Instruction: Please take the records that follow and repeat exactly the lines starting with the line with "すでにビビって腰が引けてたキジ猫は、その" and going on through the line with "その後、キジ猫を近くで見かけることはなく".

Source records:
==============================
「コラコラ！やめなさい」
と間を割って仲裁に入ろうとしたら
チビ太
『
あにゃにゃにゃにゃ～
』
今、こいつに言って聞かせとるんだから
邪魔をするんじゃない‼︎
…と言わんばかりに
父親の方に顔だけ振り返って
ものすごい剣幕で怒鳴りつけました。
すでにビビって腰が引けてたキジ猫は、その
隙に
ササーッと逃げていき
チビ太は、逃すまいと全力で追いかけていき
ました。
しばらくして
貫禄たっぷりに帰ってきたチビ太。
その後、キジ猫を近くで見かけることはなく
==============================
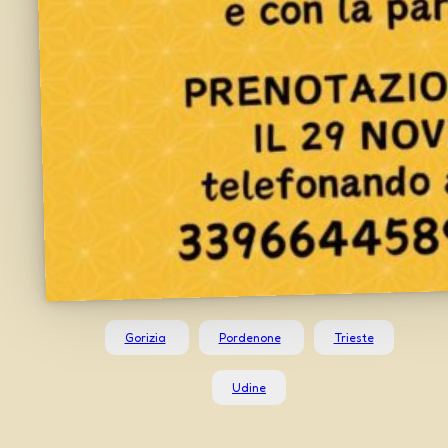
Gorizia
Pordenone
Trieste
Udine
==============================
Reply to the exercise:
すでにビビって腰が引けてたキジ猫は、その
隙に
ササーッと逃げていき
チビ太は、逃すまいと全力で追いかけていき
ました。
しばらくして
貫禄たっぷりに帰ってきたチビ太。
その後、キジ猫を近くで見かけることはなく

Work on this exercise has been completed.